Gogol expected his comedy without sanity, his world without logic or morals to create a hunger in his audience for sanity, logic, and morals. Another of Gogol's stylistic devices further aids the speed and flow of the play. As stated earlier from Nabokov, The Government Inspector "begins with a blinding flash of lightning and ends in a thunderclap… it is wholly placed in the tense gap between the flash and the crash." The reason this observation rings true is because Gogol has completely omitted any falling action and the denouement and has condensed the exposition into near similar oblivion.
The Mayor's first two lines let us know all we need; "Gentlemen! I've summoned you here because of some very distressing news. A government inspector is on his way." is followed by "From St. Petersburg, incognito! And with secret instructions to boot!"[23] We know now the action of the play turns on a government inspection. We know that no one knows who the inspector is. Any audience member with even brief experience classic plots will know that the comic action will turn on mistaken identity. Finally, we know from "Gentlemen," the concerned and indignant tone of the announcement, and the brief explicatives of concern uttered by the other characters, that they are likely provincial officials. Provincial officials are the only people who would show concern for this; they are the only people who may lose their positions from such an inspection. Hence, the exposition is taken care of in less than a quarter page. Other needed information is introduced as part of the rising action.
Gogol spends the next three and half acts building a rising action. Khlestakov arrives on the scene, is mistaken for the inspector, and is given a royal treatment he does not understand, but takes full advantage of. Minor characters are introduced and a potential love affair between Khlestakov and the mayor's daughter (and possibly wife too) is developed.
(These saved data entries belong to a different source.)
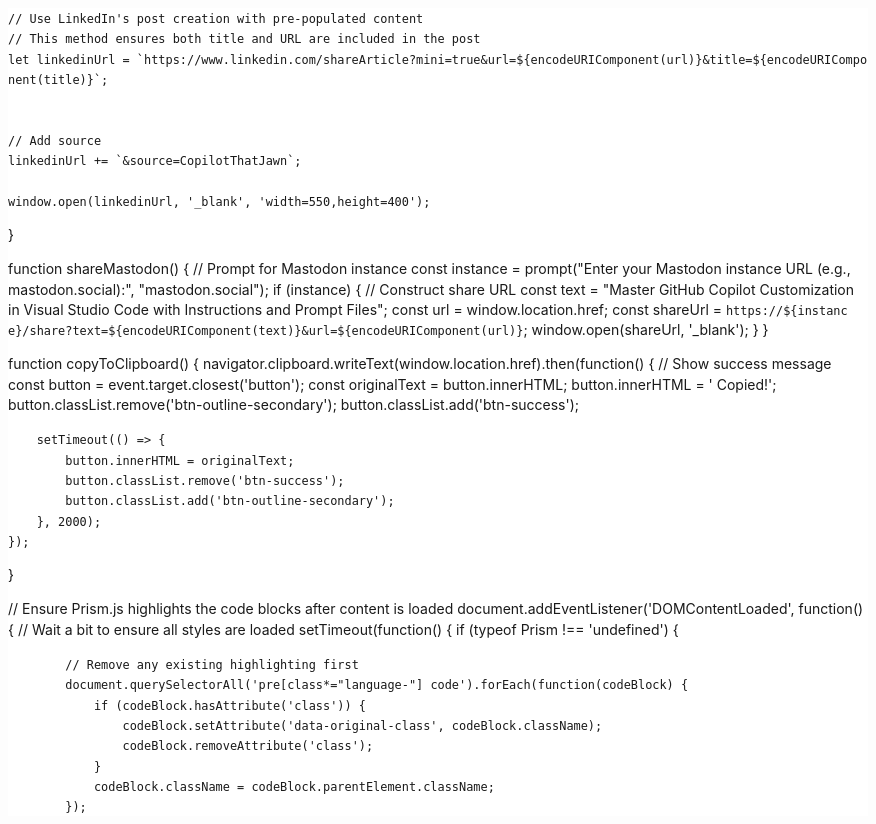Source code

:     // Use LinkedIn's post creation with pre-populated content
    // This method ensures both title and URL are included in the post
    let linkedinUrl = `https://www.linkedin.com/shareArticle?mini=true&url=${encodeURIComponent(url)}&title=${encodeURIComponent(title)}`;

    
    // Add source
    linkedinUrl += `&source=CopilotThatJawn`;
    
    window.open(linkedinUrl, '_blank', 'width=550,height=400');
}

function shareMastodon() {
    // Prompt for Mastodon instance
    const instance = prompt("Enter your Mastodon instance URL (e.g., mastodon.social):", "mastodon.social");
    if (instance) {
        // Construct share URL
        const text = "Master GitHub Copilot Customization in Visual Studio Code with Instructions and Prompt Files";
        const url = window.location.href;
        const shareUrl = `https://${instance}/share?text=${encodeURIComponent(text)}&url=${encodeURIComponent(url)}`;
        window.open(shareUrl, '_blank');
    }
}

function copyToClipboard() {
    navigator.clipboard.writeText(window.location.href).then(function() {
        // Show success message
        const button = event.target.closest('button');
        const originalText = button.innerHTML;
        button.innerHTML = '<i class="bi bi-check"></i> Copied!';
        button.classList.remove('btn-outline-secondary');
        button.classList.add('btn-success');
        
        setTimeout(() => {
            button.innerHTML = originalText;
            button.classList.remove('btn-success');
            button.classList.add('btn-outline-secondary');
        }, 2000);
    });
}

// Ensure Prism.js highlights the code blocks after content is loaded
document.addEventListener('DOMContentLoaded', function() {
    // Wait a bit to ensure all styles are loaded
    setTimeout(function() {
        if (typeof Prism !== 'undefined') {
            
            // Remove any existing highlighting first
            document.querySelectorAll('pre[class*="language-"] code').forEach(function(codeBlock) {
                if (codeBlock.hasAttribute('class')) {
                    codeBlock.setAttribute('data-original-class', codeBlock.className);
                    codeBlock.removeAttribute('class');
                }
                codeBlock.className = codeBlock.parentElement.className;
            });
            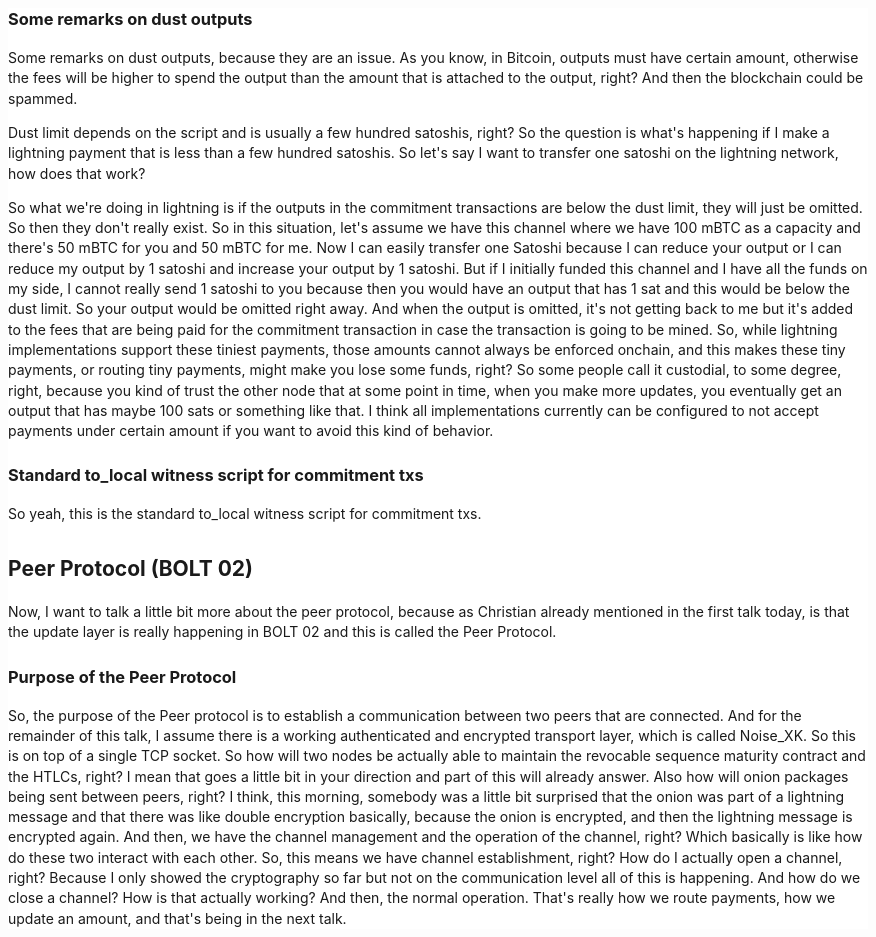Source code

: ### Some remarks on dust outputs

Some remarks on dust outputs, because they are an issue. As you know, in Bitcoin, outputs must have certain amount, otherwise the fees will be higher to spend the output than the amount that is attached to the output, right? And then the blockchain could be spammed.

Dust limit depends on the script and is usually a few hundred satoshis, right? So the question is what's happening if I make a lightning payment that is less than a few hundred satoshis. So let's say I want to transfer one satoshi on the lightning network, how does that work?

So what we're doing in lightning is if the outputs in the commitment transactions are below the dust limit, they will just be omitted. So then they don't really exist. So in this situation, let's assume we have this channel where we have 100 mBTC as a capacity and there's 50 mBTC for you and 50 mBTC for me. Now I can easily transfer one Satoshi because I can reduce your output or I can reduce my output by 1 satoshi and increase your output by 1 satoshi. But if I initially funded this channel and I have all the funds on my side, I cannot really send 1 satoshi to you because then you would have an output that has 1 sat and this would be below the dust limit. So your output would be omitted right away. And when the output is omitted, it's not getting back to me but it's added to the fees that are being paid for the commitment transaction in case the transaction is going to be mined. So, while lightning implementations support these tiniest payments, those amounts cannot always be enforced onchain, and this makes these tiny payments, or routing tiny payments, might make you lose some funds, right? So some people call it custodial, to some degree, right, because you kind of trust the other node that at some point in time, when you make more updates, you eventually get an output that has maybe 100 sats or something like that. I think all implementations currently can be configured to not accept payments under certain amount if you want to avoid this kind of behavior.

### Standard to_local witness script for commitment txs

So yeah, this is the standard to_local witness script for commitment txs.

## Peer Protocol (BOLT 02)

Now, I want to talk a little bit more about the peer protocol, because as Christian already mentioned in the first talk today, is that the update layer is really happening in BOLT 02 and this is called the Peer Protocol.

### Purpose of the Peer Protocol

So, the purpose of the Peer protocol is to establish a communication between two peers that are connected. And for the remainder of this talk, I assume there is a working authenticated and encrypted transport layer, which is called Noise_XK. So this is on top of a single TCP socket. So how will two nodes be actually able to maintain the revocable sequence maturity contract and the HTLCs, right? I mean that goes a little bit in your direction and part of this will already answer. Also how will onion packages being sent between peers, right? I think, this morning, somebody was a little bit surprised that the onion was part of a lightning message and that there was like double encryption basically, because the onion is encrypted, and then the lightning message is encrypted again. And then, we have the channel management and the operation of the channel, right? Which basically is like how do these two interact with each other. So, this means we have channel establishment, right? How do I actually open a channel, right? Because I only showed the cryptography so far but not on the communication level all of this is happening. And how do we close a channel? How is that actually working? And then, the normal operation. That's really how we route payments, how we update an amount, and that's being in the next talk.
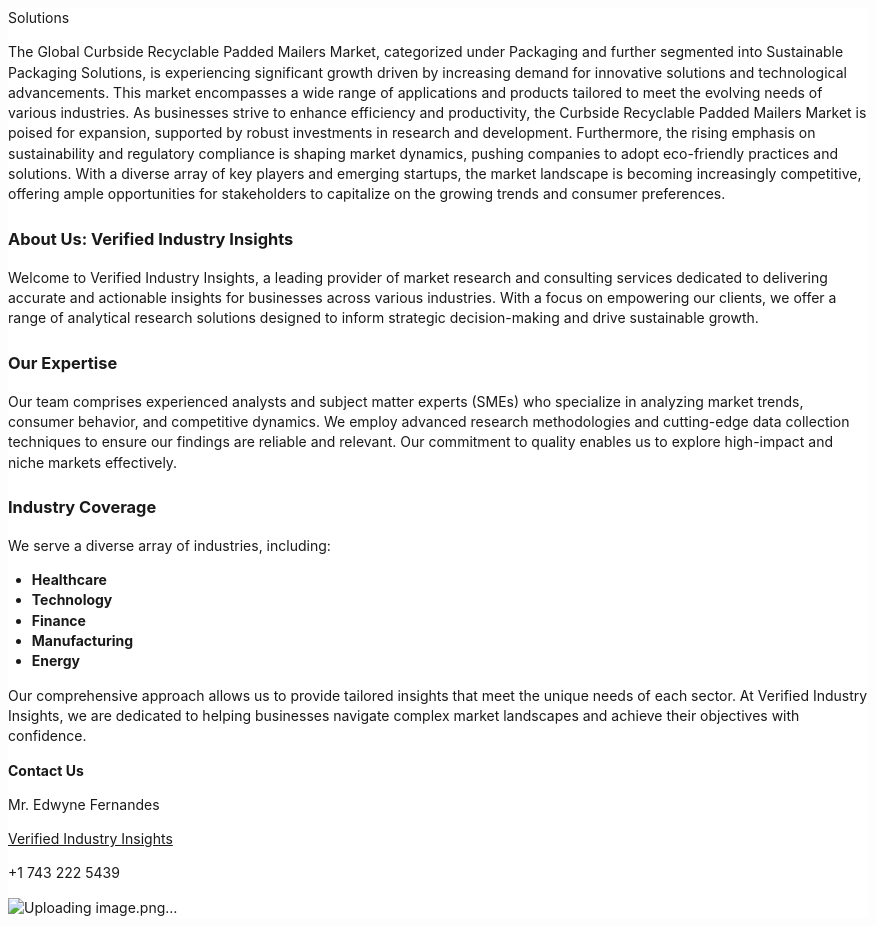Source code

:Solutions </h3><p>The Global Curbside Recyclable Padded Mailers Market, categorized under Packaging and further segmented into Sustainable Packaging Solutions, is experiencing significant growth driven by increasing demand for innovative solutions and technological advancements. This market encompasses a wide range of applications and products tailored to meet the evolving needs of various industries. As businesses strive to enhance efficiency and productivity, the Curbside Recyclable Padded Mailers Market is poised for expansion, supported by robust investments in research and development. Furthermore, the rising emphasis on sustainability and regulatory compliance is shaping market dynamics, pushing companies to adopt eco-friendly practices and solutions. With a diverse array of key players and emerging startups, the market landscape is becoming increasingly competitive, offering ample opportunities for stakeholders to capitalize on the growing trends and consumer preferences.</p><h3>About Us: Verified Industry Insights</h3><p>Welcome to Verified Industry Insights, a leading provider of market research and consulting services dedicated to delivering accurate and actionable insights for businesses across various industries. With a focus on empowering our clients, we offer a range of analytical research solutions designed to inform strategic decision-making and drive sustainable growth.</p><h3>Our Expertise</h3><p>Our team comprises experienced analysts and subject matter experts (SMEs) who specialize in analyzing market trends, consumer behavior, and competitive dynamics. We employ advanced research methodologies and cutting-edge data collection techniques to ensure our findings are reliable and relevant. Our commitment to quality enables us to explore high-impact and niche markets effectively.</p><h3>Industry Coverage</h3><p>We serve a diverse array of industries, including:</p><ul><li><strong>Healthcare</strong></li><li><strong>Technology</strong></li><li><strong>Finance</strong></li><li><strong>Manufacturing</strong></li><li><strong>Energy</strong></li></ul><p>Our comprehensive approach allows us to provide tailored insights that meet the unique needs of each sector. At Verified Industry Insights, we are dedicated to helping businesses navigate complex market landscapes and achieve their objectives with confidence.</p><p><strong>Contact Us</strong></p><p>Mr. Edwyne Fernandes</p><p><a href="https://www.verifiedindustryinsights.com/">Verified Industry Insights</a></p><p>+1 743 222 5439</p>
![Uploading image.png…]()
The climax begins near the end of act four, with the famous "bribe scene," where a rapid and farcical procession of officials commit continuous bribery. However, this climax never ends, but continues through the fifth act, reinvigorated by the arrival of the Storekeepers, the reading of the letter, and given one final boost with the last line of the play: "the government inspector has arrived.". As all characters freeze on stage, the pace has nowhere to go but crashing through the theater walls.
The result of Gogol's stylized dramatic structure is the final stylistic device we will discuss, a device whose intent seems to have backfired on Gogol. This device can only be called an "inverted catharsis." The play certainly possesses catharsis: it creates joy for the audience and purges them with laughter. However, other emotions, such as the anger at seeing such corruption as well as the frustration at wanting to right Gogol's upside-‐down-‐world and not seeing it happen, are given no release. The audience must exit through a gaping wound created by the exiting action, with these emotions seething within them, desiring release; this is inverted catharsis.
It is possible that Gogol intend this, assuming the post-‐production release of this emotion would be channelled into improving society and stamping out corruption. However, more often than not, the audience simply directed their anger and frustration at the play and/or its author. Gogol complained about this:
"He's an incendiary! A rebel!" And who is saying this? Government officials, experienced people who ought to know better… and this ignorance is widespread. Call a crook a crook, and they consider it an undermining of the state apparatus… Consider the plight of the poor author who nevertheless loves his country and his countrymen intensely.